Brevi cenni storici
La Società Italiana d'Igiene nasce nel 1878, per iniziativa di Gaetano Pini e fu eretta a "corpo morale" nel 1883.Essa aveva per "iscopo di promuovere gli studi, le istituzioni e le leggi che contribuiscono all’integrità, alla conservazione e all’incremento delle facoltà fisiche e morali dell’uomo, considerato nell’individuo, nella famiglia e nella sociale convivenza [...] con particolare riguardo alle classi indigenti". Del sodalizio facevano parte, con Bertani e con il presidente Alfonso Corradi, Carlo Zucchi e l’igienista di Torino Luigi Pagliani. Questi, incaricato da Francesco Crispi, che "intendeva, come uno dei suoi primi e principali compiti, organizzare la difesa della salute pubblica in Italia", redasse insieme all'uomo politico siciliano la legge, che è nota con i loro nomi, che fu promulgata dal Parlamento il 22 dicembre 1888.
Dunque, grazie anche alla Società italiana d'Igiene, furono poste le basi organizzative di un Sistema Sanitario che mostrò subito d'essere efficace nel migliorare le condizioni sanitarie di un Paese, che era afflitto da malattie come: la tisi, la scrofola, il vaiolo, la difterite, la malaria ecc.
Dall'inizio del secolo scorso ad oggi la mortalità generale del nostro Paese, in gran parte grazie agli interventi di Sanità Pubblica, calerà dal 3 all'1%.
In particolare, in Liguria hanno operato per il miglioramento della salute collettiva: il prof. Luigi Canalis, il prof. Luigi Piras e il prof. Fernando Luigi Petrilli, la professoressa Piera Cuneo Crovari. Molti dei loro allievi lavorano attualmente per la Sanità Pubblica in questa Regione come: il prof. Pietro Crovari, il prof. Silvio De Flora, il prof. Stefano Kanitz, ecc.
Venendo a tempi più recenti, altri igienisti ispirarono la legge che, nel 1978, modificò il Servizio Sanitario Nazionale, con l'istituzione delle USL, diventate più recentemente, Aziende.
La SItI Liguria Oggi
La Sezione Ligure della Socità Italiana d'Igiene, Medicina Preventiva e Sanità Pubblica, presideduta, pro tempore, dal prof. Roberto Gasparini, già presidente della Sezione Toscana, conta circa 60 soci, regolarmente iscritti.La Società è attualmente impegnata a dare il suo contributo per la realizzazione delle modifiche del titolo V della Costituzione.
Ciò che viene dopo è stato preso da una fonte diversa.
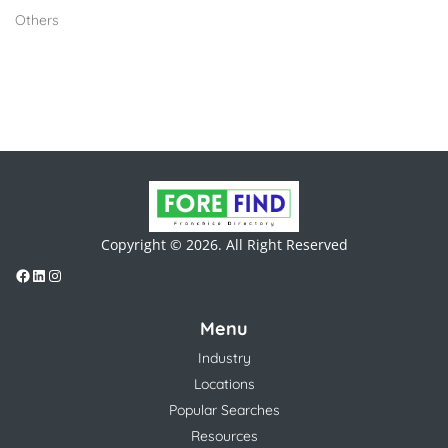
Others
Copyright © 2026. All Right Reserved
Menu
Industry
Locations
Popular Searches
Resources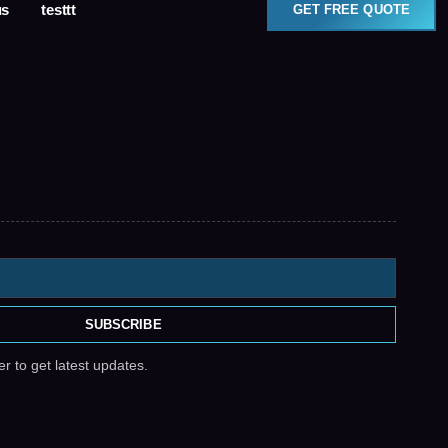
us
testtt
GET FREE QUOTE
SUBSCRIBE
r to get latest updates.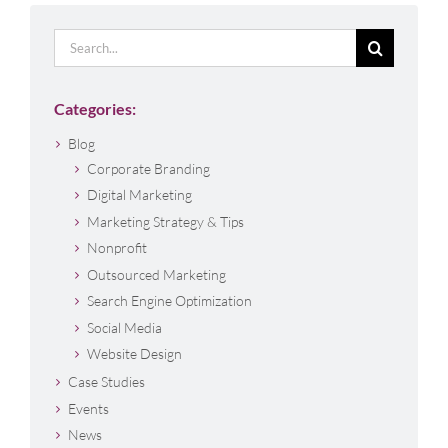
Search
for:
Categories:
Blog
Corporate Branding
Digital Marketing
Marketing Strategy & Tips
Nonprofit
Outsourced Marketing
Search Engine Optimization
Social Media
Website Design
Case Studies
Events
News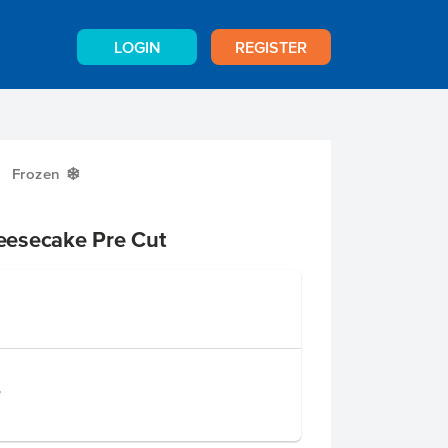
LOGIN
REGISTER
Frozen
Y
eesecake Pre Cut
e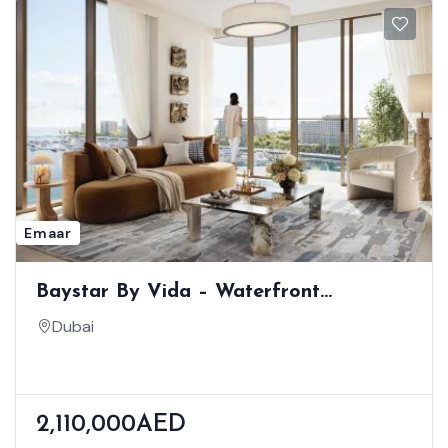
Emaar
Baystar By Vida – Waterfront
Residences At Rashid Yachts & Marina
Dubai
2,110,000AED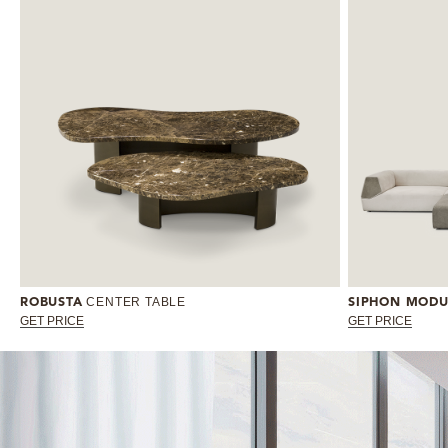
CENTER TABLE
ROBUSTA
SIPHON MODU
GET PRICE
GET PRICE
Infatti, queste modifiche hanno decentrato alle Regioni le competenze in materia di salute. In questa fase appare anche particolarmente importante realizzare senza traumi il decentramento definitivi con i distretti.
La Sezione si occupa attivamente delle vaccinazioni, cercando, con i responsabili dell'Ente Regionale di trovare le migliori strategie per la popolazione ligure. In questo momento alcune vaccinazioni come quella antimorbillo, partite e rosolia, quella antipneumococcica per l'infanzia, l'antimenigococcica e quella contro la varicella, richiedono i maggiori sforzi di scelta strategica.
La SitI ligure organizza costantemente Convegni, Congressi e Corsi d'Aggiornamento e Perfezionamento.